◆ **Secção de texto**
----
Rui Leitão: novas fórmulas, novos fármacos, há que revitalizar Ourém.
Zé Domingos: Engenharia é para terminar, mas em Ourém continuará caçadas e patuscadas.
Jó Alho: quase martirizado nas colónias.
Humberto: em busca dos tesouros dos Aztecas, dos Maias e dos Incas.
Vítor: guarda-redes da equipa maravilha a quem alguém não reconhece o Direito de, de Facto, o ter sido (mas ele já tem hábil seguidora para defender tão intangível activo).
Tóino: a assistir ao nascimento dos primeiros vitelinhos.
Ferraz: à procura do verso, à procura do trinado, a ensaiar o maior, o menor, o corrido…
Barrosos, Quim Manel, Quim Zé, João da Quinta, Aires, Kansas, Zé-Tó, Tó-Liz, Licínio, Luís e Alberto (manos Facas), Maximino, Nicolau, Natureza, Queimado, Augusto, Jóia: nada sei sobre o que faziam neste momento, mas podem enviar-me relatório para o Quartel.
----
◆ **Dados fornecidos**

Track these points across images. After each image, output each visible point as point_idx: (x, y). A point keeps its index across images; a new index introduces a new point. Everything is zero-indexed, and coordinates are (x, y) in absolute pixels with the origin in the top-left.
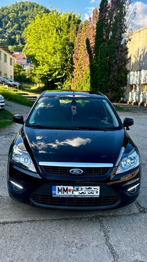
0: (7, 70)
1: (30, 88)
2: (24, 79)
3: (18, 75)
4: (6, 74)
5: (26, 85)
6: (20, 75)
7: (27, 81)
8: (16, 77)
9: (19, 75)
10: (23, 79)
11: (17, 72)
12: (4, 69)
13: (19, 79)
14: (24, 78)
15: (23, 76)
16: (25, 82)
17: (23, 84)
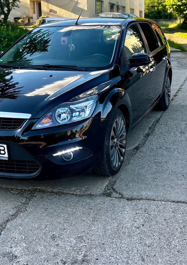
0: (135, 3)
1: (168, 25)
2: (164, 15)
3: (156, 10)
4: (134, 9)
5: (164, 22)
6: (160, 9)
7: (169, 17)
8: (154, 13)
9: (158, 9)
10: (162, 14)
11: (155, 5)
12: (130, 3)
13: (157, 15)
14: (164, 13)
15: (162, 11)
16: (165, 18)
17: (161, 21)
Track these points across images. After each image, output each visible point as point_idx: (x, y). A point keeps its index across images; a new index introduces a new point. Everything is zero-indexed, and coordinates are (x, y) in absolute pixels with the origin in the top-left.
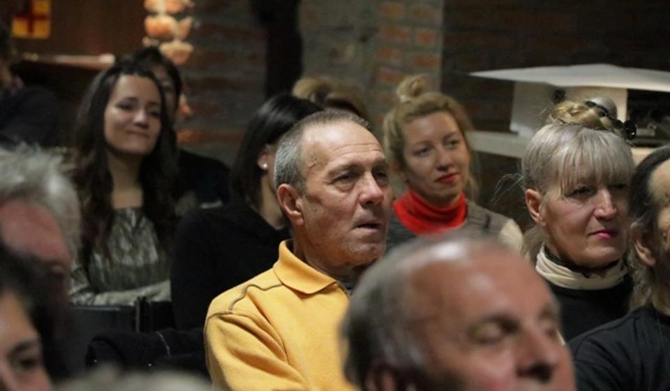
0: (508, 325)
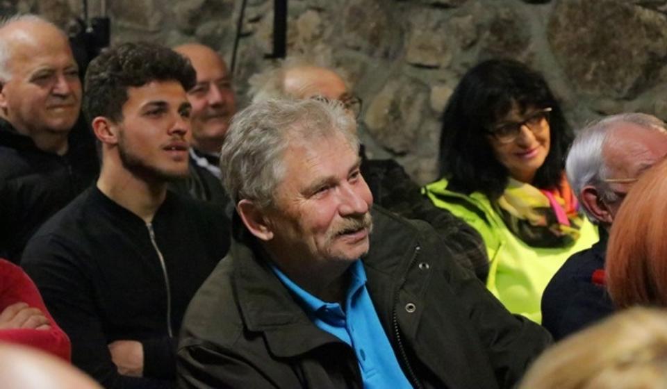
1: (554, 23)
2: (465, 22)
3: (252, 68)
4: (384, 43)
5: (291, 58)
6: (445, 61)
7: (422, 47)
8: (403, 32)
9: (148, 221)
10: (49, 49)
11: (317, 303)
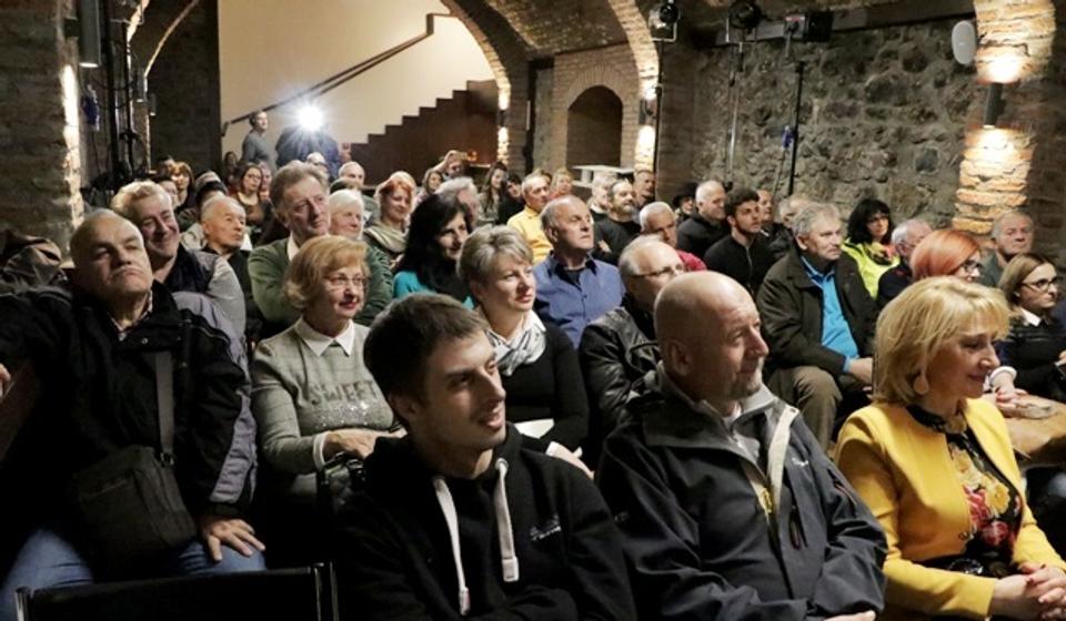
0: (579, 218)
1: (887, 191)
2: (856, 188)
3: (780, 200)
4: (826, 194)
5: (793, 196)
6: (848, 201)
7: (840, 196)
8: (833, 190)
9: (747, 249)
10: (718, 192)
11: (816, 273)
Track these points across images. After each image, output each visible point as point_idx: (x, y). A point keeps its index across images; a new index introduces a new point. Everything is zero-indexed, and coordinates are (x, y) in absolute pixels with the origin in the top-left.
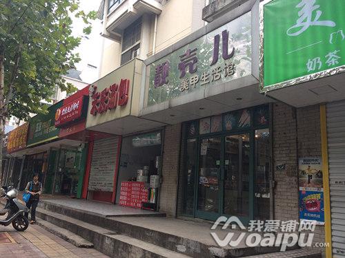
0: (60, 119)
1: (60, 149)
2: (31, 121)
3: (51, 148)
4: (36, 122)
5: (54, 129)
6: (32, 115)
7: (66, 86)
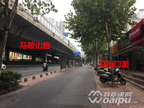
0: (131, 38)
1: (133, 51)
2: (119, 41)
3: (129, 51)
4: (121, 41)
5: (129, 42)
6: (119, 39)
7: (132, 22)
----
◆ **Tarefas e exercícios**
1. Reproduza sem alterações as linhas de dados, desde a primeira até à linha que contém "17: (161, 21)", incluindo ambas. Omita as imagens na resposta.
2. Prossiga o texto sobre os amigos e aquilo que cada um fazia, a partir do ponto em que termina.

◆ **Respostas escritas**
1.
Track these points across images. After each image, output each visible point as point_idx: (x, y). A point keeps its index across images; a new index introduces a new point. Everything is zero-indexed, and coordinates are (x, y) in absolute pixels with the origin in the top-left.
0: (7, 70)
1: (30, 88)
2: (24, 79)
3: (18, 75)
4: (6, 74)
5: (26, 85)
6: (20, 75)
7: (27, 81)
8: (16, 77)
9: (19, 75)
10: (23, 79)
11: (17, 72)
12: (4, 69)
13: (19, 79)
14: (24, 78)
15: (23, 76)
16: (25, 82)
17: (23, 84)
0: (135, 3)
1: (168, 25)
2: (164, 15)
3: (156, 10)
4: (134, 9)
5: (164, 22)
6: (160, 9)
7: (169, 17)
8: (154, 13)
9: (158, 9)
10: (162, 14)
11: (155, 5)
12: (130, 3)
13: (157, 15)
14: (164, 13)
15: (162, 11)
16: (165, 18)
17: (161, 21)

2.
Quim, Julito, Genito, Duarte, Félix, Vitor Guerra, Pintassilgo, Cúrdia, Zé Alberto, Manuel: ou a iniciar as suas vidas ou aos tiros nas colónias ou no Poço (então bem real) a comentar tão gratificantes acontecimentos.

E o Zé Manel, lá de cima, contemplava tudo isto com um sorriso e pensava: “se estivesse lá com a minha viola, também podia dar uma ajuda”.